[[ SELECTED TEXT, beginning ]]


      How likely is that, though? I don't pay a lot of attention to Disney and I don't live anywhere near a Disney attraction, so I don't have a sense of what's going on with Disney. I'm reading that the communications and government relations executive just got canned . Business Insider is opinng that Disney CEO Bob Chapek mishandled the "don't say gay" thing, but not by expressing opposition. Chapek was too slow to respond and didn't oppose the bill strongly enough, pissing off everybody. I don't see that Disney has much incentive to kowtow to DeSantis, as the law is clearly on Disney's side regarading the special district. DeSantis can throw all the temper tantrums he wants. 

      • Bob Chapek expressed his opposition VERY late with an apology. It's important to read his words:

        "I want to be crystal clear: I and the entire leadership team unequivocally stand in support of our LGBTQ+ employees, their families, and their communities. And, we are committed to creating a more inclusive company — and world.”

[[ SELECTED TEXT, end ]]
[[ DATA FOR ANALYSIS, beginning ]]

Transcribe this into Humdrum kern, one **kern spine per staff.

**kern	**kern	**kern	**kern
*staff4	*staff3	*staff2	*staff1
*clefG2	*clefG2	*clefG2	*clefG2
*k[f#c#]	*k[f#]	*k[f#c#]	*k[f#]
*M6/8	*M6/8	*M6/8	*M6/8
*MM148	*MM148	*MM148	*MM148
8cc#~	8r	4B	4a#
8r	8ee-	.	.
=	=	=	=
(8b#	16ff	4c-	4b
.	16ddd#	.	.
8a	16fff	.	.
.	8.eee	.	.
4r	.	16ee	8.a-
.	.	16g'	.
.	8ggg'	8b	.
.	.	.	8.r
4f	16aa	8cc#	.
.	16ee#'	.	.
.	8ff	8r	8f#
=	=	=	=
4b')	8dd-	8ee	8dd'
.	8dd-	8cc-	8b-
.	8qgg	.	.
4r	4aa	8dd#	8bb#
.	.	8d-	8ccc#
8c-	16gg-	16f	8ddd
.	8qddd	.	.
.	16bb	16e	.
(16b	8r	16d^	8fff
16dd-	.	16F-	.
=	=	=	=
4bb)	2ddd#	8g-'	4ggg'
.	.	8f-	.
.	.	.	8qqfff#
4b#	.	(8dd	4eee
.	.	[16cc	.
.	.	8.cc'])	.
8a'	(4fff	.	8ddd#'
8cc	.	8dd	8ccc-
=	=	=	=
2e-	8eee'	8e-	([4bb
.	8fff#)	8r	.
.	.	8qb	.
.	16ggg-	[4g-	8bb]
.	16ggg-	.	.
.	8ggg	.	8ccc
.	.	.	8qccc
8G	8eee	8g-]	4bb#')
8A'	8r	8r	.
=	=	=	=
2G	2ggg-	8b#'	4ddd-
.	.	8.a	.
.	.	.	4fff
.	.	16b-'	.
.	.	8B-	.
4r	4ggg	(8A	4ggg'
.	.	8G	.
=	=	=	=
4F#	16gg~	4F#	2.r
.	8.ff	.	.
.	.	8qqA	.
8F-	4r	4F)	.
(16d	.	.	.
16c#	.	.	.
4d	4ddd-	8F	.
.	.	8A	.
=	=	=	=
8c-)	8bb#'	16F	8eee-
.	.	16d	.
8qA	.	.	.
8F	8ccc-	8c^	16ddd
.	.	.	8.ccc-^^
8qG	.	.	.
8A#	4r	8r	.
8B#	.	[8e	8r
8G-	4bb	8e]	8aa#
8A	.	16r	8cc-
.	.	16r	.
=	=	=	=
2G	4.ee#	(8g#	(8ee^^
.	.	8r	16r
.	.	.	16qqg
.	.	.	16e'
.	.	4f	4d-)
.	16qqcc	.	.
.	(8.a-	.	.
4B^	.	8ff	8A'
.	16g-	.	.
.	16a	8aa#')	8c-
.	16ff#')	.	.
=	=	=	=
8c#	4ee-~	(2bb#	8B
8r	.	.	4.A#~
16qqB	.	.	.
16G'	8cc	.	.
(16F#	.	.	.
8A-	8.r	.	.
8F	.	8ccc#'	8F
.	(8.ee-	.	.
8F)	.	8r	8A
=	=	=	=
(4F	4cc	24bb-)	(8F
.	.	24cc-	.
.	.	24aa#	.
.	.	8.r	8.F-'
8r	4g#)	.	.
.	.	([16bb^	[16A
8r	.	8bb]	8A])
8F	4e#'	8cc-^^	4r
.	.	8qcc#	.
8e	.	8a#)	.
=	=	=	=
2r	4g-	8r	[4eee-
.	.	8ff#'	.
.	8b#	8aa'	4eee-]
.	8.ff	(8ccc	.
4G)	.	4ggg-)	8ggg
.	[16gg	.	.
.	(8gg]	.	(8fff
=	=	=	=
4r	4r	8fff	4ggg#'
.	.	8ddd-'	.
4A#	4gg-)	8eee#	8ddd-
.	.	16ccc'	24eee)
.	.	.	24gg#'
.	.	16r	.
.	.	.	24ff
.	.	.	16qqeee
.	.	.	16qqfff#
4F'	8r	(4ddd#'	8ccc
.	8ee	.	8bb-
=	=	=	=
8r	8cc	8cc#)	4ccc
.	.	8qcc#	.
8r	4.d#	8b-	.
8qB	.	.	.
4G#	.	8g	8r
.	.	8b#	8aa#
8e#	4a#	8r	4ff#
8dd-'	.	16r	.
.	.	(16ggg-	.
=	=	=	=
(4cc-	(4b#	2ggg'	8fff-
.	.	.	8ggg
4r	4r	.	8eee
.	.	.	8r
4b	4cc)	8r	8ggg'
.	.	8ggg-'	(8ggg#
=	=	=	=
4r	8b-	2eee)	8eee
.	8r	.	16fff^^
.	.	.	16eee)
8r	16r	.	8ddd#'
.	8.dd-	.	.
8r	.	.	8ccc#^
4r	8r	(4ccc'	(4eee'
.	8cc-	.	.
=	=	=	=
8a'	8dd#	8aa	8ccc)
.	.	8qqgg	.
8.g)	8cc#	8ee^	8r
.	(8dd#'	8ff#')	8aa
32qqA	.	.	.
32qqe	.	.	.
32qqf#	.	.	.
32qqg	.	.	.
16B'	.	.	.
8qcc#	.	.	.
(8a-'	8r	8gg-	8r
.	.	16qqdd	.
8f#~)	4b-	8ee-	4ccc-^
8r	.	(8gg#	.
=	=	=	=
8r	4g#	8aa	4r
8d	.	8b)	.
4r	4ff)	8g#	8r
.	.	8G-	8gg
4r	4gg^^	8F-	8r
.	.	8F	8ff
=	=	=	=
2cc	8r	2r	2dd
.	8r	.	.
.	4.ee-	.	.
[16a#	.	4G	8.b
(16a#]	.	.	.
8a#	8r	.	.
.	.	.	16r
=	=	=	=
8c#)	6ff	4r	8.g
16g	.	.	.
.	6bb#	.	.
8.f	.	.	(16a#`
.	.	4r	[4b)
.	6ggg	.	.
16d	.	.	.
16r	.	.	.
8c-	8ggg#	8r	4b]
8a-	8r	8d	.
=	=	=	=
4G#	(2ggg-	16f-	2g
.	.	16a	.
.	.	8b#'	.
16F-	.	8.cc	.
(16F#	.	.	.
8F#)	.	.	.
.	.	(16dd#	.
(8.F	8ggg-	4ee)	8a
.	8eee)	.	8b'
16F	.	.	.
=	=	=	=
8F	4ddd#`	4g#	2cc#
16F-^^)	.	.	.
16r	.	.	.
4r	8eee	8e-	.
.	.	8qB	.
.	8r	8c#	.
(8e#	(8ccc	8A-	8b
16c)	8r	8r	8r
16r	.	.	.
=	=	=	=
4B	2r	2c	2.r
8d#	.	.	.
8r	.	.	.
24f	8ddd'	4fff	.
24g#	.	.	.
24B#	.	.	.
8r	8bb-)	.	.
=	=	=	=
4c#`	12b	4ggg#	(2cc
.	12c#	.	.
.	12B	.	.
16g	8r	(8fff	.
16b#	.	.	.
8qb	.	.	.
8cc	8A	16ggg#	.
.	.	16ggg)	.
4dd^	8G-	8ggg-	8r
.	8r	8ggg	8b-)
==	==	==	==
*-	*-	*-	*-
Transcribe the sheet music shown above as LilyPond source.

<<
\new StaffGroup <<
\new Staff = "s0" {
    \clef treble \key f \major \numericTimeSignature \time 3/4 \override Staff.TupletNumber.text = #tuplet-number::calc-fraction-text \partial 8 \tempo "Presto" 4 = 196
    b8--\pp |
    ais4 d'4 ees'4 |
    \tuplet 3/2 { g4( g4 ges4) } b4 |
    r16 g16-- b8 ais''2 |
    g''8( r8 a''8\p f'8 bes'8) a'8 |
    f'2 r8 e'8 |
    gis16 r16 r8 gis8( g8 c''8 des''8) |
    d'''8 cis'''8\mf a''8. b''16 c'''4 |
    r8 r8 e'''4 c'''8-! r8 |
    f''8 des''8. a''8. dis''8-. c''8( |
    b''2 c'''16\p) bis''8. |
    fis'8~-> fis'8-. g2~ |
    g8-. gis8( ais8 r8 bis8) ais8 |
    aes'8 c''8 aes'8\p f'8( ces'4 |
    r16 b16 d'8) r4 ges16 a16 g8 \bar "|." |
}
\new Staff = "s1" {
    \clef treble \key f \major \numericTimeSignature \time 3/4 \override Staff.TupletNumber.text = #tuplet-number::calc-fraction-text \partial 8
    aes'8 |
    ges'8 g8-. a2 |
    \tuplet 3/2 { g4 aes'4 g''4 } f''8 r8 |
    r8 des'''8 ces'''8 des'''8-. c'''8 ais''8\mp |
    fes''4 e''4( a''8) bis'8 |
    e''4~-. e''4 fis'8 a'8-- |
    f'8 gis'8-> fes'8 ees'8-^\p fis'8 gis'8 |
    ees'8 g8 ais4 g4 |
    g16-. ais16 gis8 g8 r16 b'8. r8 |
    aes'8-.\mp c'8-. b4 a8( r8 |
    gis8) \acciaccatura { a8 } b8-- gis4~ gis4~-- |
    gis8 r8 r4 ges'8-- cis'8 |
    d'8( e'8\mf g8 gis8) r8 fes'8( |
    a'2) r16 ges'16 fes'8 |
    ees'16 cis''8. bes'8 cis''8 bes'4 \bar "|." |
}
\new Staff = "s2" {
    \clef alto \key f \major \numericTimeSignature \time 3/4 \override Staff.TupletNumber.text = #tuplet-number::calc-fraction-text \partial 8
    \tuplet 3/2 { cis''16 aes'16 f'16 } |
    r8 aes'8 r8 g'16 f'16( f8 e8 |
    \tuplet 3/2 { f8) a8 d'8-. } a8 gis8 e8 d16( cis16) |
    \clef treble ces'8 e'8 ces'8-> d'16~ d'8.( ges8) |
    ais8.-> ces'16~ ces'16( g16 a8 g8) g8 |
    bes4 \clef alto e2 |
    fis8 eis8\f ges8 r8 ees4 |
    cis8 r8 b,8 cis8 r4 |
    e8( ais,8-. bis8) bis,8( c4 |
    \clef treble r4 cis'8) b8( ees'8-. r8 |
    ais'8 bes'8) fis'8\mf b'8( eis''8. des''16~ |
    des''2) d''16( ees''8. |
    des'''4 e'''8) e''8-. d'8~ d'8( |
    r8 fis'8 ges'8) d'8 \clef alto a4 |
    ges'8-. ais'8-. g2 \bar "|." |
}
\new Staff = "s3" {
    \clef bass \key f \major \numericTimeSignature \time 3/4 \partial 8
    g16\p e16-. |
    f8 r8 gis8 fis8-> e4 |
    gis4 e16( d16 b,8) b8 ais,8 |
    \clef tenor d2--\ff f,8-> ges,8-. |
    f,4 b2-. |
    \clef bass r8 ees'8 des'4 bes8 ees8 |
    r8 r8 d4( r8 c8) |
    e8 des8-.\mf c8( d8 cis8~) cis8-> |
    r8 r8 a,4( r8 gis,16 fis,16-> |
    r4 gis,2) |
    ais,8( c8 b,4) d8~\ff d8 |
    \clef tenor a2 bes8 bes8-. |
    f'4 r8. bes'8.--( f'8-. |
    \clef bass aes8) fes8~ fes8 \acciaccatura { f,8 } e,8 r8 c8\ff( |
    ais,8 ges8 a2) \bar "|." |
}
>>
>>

[[ DATA FOR ANALYSIS, end ]]

In the statement quoted in the Disney text, whom do Chapek and the leadership team say they stand in support of? List each group. Rely only on the Disney text.

- LGBTQ+ employees
- their families
- their communities